All were now silent.

The girl brought a jug and a glass; little Milan took the gusla in his arms. The girl stood aloof in a shy and shamefaced manner. She would not venture among so many men, and wished to hand the jug with the brandy over to a female relative who stood closest to her.

But the young men shouted: "Either you alone shall serve us, or nobody shall do it."

And the serdar cried sternly:

"Serve us, my child!"

In order to give her time to gain her composure, they took little Ivan amongst them, and fondled him and asked him questions, Dunja, red as a rose, how went from one to the other, handing the jug first to those older in years and pedigree. Each one drank the serdar's health, and each one's eyes strayed towards the beautiful girl as he did so.

When the young Latin boy's turn came. . . (I know you will not credit it). . . all were silent, he alone raised his voice and cried aloud:

"And even though it were poison, I would drink it from your hand!"

All stood mute with amazement. Who was it dared to say such a thing in the presence of her father? The bashful little Latin boy! However could such a daring notion have entered his mind? Heaven alone knew. Certain it was that these words had passed his lips merely by the way. He, however, seemed to have observed nothing; he emptied his glass and was about to hand it back to the girl, but she had escaped. It was in vain that the serdar called her back. She had already vanished in the house.

Not until then did the Latin boy look round about him in bewilderment.

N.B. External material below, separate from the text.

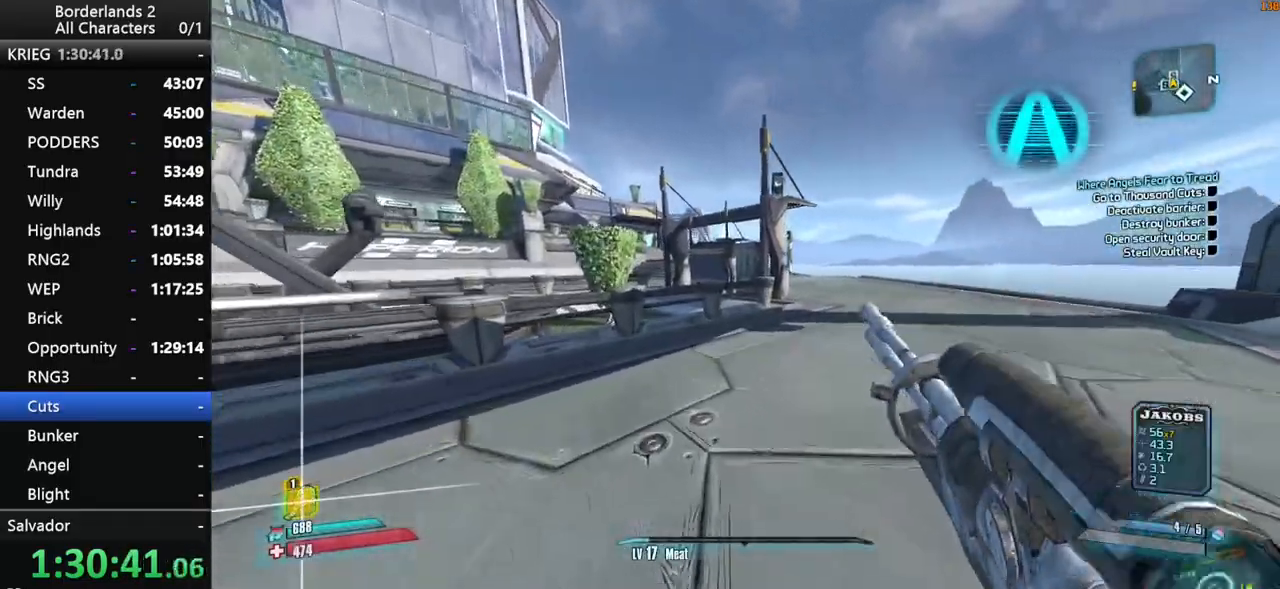
{"keys": ["space", "w"], "mouse": [], "mouse_move": "still", "events": [[317, "space", "down"]]}
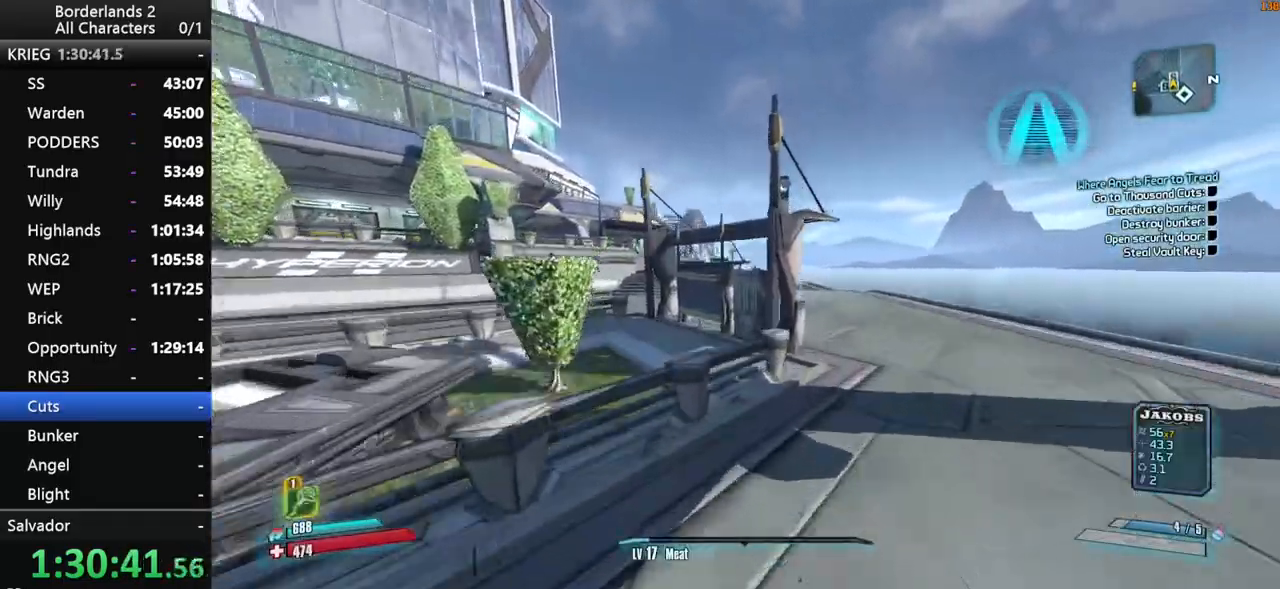
{"keys": ["w"], "mouse": [], "mouse_move": "still", "events": [[334, "space", "up"]]}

"You seem to look upon our Dunja with favour," was the sullen remark of a relative who was the same age as Dunja.

The Latin boy felt aS if someone had boxed his ears. He answered in the same tone: "And why should I not look upon her with favour?"

"Because she could thrust you into her girdle and then climb this hill at full speed; do you understand me!"

"She might do that with you, but not with me; do you understand me?" cried the Latin boy.

The people feared that the quarrel might take an ugly turn, and began to pacify the two. The serdar turned the whole thing into a joke. But there was one who cried: "Calm down, both of you. Such a buxom girl as that could overcome the two of you, if she wanted!"

"That she could not!" exclaimed the Latin boy, and stood up.

"We can easily make sure. We will call the girl in, and you shall match yourself against her, to see who is the Stronger," cried the other.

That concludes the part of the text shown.